Twenty years ago, a restaurant critic showing up at your restaurant had you popping a Xanax over a glass of wine. Before the age of social media, influencers, and online ratings, a glowing review from a major publication like the New York Times, the Los Angeles Times, or the San Francisco Chronicle could fill your books for three months straight — or leave you bleeding until the landlord locked the doors or the operating account had run dry. These days, that feels like a bit of a stretch, but still, those days weren’t that long ago. 

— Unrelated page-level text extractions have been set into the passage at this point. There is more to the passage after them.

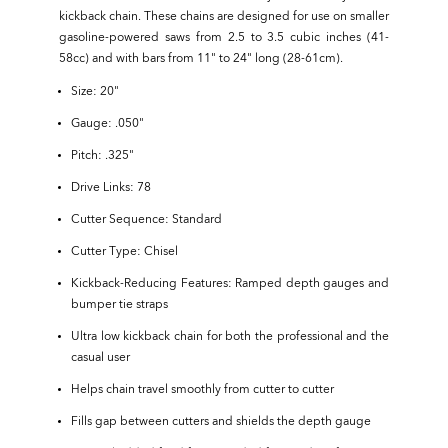
kickback chain. These chains are designed for use on smaller
gasoline-powered saws from 2.5 to 3.5 cubic inches (41-
58cc) and with bars from 11" to 24" long (28-61cm).
Size: 20"
Gauge: .050"
Pitch: .325"
Drive Links: 78
Cutter Sequence: Standard
Cutter Type: Chisel
Kickback-Reducing Features: Ramped depth gauges and
bumper tie straps
Ultra low kickback chain for both the professional and the
casual user
Helps chain travel smoothly from cutter to cutter
Fills gap between cutters and shields the depth gauge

So the question stands: In an era of Google stars, OpenTable and Yelp Restaurant ratings, and viral TikToks — when everyone has an opinion about what you do and how you do it, and they share it publicly — do critics still matter? Let’s look briefly at how restaurant criticism has evolved over time.

Kingmakers

There was a time, not long ago, when a handful of people controlled the restaurant world. Craig Claiborne pretty much invented the modern star system at the New York Times in the ’60s, and a single positive review from him could turn any French bistro into a sacred site overnight. Mimi Sheraton carried the torch through the ’70s and ’80s, and chefs dreaded her sarcasm the way most of us dread a tax audit. Ruth Reichl showed up in wigs and disguises in the ’90s, but she wasn’t there to play nice — she crowned Jean-Georges and Thomas Keller as culinary royalty while still destroying others. At New York Magazine, Gael Greene was part restaurant reviewer and part gossip columnist. In the 2000s Frank Bruni showed up on the scene, ushering in the celebrity-chef era. A three-star review could crown a king; a zero-star could sink a 5 million dollar opening right at its inception. Outside Manhattan, Jonathan Gold in L.A. and Phil Vettel in Chicago carried the same kind of weight. Gold did what no other critic did and gave street and ethnic food a much deserved mainstream spotlight. Vettel’s stars determined whether downtown diners took you seriously or passed altogether.